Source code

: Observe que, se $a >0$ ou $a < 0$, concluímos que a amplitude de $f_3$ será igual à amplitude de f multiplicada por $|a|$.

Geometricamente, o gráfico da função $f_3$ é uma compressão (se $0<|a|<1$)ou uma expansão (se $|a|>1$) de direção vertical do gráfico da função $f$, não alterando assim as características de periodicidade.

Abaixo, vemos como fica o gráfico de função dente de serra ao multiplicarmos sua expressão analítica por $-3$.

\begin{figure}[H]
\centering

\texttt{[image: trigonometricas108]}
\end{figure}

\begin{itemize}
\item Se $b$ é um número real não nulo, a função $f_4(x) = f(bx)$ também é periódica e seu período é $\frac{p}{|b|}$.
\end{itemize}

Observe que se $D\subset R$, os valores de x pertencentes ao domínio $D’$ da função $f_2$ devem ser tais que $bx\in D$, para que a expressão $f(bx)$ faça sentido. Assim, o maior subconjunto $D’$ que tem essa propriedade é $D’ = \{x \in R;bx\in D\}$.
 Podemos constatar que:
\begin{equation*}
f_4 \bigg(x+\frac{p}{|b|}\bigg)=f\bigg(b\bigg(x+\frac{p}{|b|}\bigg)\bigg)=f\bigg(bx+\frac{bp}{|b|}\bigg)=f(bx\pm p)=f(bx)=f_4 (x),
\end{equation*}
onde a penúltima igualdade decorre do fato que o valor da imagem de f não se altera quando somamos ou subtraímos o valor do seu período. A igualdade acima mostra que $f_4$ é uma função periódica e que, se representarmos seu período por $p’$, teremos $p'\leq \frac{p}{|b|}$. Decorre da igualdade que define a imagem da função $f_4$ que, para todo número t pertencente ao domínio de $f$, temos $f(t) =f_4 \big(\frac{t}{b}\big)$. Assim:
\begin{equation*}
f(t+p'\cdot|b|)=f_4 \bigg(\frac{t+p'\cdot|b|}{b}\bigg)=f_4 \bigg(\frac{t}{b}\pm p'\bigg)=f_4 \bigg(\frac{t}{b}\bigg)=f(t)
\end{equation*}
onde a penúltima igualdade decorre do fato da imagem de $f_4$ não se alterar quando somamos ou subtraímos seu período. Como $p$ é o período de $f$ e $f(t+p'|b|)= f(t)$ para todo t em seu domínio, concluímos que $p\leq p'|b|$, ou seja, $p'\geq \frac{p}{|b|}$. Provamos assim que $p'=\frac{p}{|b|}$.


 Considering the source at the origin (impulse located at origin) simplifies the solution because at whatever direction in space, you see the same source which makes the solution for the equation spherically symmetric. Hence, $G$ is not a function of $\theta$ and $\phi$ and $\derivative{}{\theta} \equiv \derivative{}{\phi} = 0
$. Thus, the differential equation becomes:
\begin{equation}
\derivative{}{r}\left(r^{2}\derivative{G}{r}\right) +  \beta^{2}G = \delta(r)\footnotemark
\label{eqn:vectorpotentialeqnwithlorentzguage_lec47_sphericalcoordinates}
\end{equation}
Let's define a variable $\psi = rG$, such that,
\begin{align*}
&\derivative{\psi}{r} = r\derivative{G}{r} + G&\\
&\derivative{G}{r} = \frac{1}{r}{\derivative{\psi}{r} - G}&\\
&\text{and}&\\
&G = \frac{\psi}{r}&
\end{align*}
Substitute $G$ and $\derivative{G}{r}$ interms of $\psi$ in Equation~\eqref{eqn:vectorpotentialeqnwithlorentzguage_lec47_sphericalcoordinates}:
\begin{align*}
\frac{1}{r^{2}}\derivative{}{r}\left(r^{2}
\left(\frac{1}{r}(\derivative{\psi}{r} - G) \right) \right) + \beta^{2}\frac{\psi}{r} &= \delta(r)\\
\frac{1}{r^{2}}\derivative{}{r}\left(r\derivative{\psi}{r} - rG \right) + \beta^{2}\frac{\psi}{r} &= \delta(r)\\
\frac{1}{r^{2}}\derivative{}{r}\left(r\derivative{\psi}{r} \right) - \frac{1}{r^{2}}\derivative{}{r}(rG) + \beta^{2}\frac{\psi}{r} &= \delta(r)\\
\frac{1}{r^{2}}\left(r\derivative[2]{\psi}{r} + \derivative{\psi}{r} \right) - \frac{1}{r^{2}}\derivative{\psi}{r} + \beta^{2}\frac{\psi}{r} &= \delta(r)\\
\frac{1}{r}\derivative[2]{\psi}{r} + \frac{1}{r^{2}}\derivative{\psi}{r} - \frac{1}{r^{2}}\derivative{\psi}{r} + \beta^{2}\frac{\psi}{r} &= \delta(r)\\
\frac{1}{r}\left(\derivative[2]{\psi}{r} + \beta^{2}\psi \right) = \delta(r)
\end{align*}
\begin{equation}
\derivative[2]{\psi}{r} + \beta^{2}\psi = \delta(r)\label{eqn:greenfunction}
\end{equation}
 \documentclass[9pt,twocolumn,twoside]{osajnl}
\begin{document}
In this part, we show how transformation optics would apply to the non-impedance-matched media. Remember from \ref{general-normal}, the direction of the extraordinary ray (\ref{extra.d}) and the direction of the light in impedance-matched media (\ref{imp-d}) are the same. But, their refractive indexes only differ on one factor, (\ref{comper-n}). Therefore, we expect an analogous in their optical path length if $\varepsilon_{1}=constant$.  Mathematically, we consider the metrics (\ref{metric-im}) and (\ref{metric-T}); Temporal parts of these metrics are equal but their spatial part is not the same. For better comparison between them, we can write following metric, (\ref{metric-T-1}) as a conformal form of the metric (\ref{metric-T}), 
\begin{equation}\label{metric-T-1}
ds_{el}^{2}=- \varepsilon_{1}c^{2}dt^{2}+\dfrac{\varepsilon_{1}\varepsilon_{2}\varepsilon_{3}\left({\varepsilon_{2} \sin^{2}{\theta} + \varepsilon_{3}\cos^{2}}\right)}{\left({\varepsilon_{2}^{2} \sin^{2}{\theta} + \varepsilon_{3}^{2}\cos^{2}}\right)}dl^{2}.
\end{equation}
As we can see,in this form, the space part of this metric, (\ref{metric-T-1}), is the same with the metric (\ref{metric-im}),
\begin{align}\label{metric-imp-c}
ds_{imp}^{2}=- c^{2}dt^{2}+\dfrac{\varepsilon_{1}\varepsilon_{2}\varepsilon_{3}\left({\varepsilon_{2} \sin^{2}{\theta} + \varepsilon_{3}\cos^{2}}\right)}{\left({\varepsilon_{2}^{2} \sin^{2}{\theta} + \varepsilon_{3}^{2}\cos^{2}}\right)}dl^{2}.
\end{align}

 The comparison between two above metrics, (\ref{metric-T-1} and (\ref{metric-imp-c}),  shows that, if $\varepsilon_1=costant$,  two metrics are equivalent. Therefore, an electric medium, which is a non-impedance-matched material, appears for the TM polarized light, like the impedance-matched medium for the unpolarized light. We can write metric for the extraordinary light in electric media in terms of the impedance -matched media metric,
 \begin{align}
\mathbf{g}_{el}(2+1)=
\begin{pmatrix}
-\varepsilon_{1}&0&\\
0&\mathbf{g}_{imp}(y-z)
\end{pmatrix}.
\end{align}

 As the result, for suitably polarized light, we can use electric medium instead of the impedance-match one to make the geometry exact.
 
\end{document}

--------------------

Counting only lines that contain the string "todo", say how many appear in the listing above, with the number as the entire reply.

> Solved problem:
2